Reproduce every line of text in the records below word for word, but leave the pictures out of your answer.

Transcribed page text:
=== Section Start ===

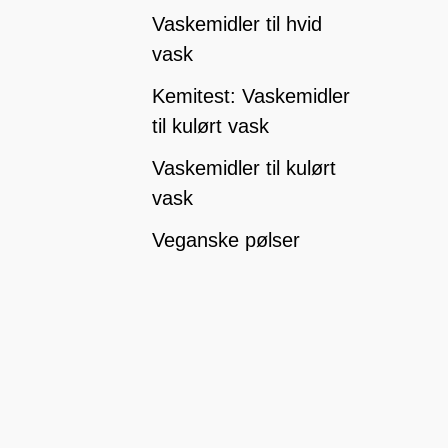
Vaskemidler til hvid
vask
Kemitest: Vaskemidler
til kulørt vask
Vaskemidler til kulørt
vask
Veganske pølser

=== Section End ===

◆ **Task output**:
Vaskemidler til hvid
vask
Kemitest: Vaskemidler
til kulørt vask
Vaskemidler til kulørt
vask
Veganske pølser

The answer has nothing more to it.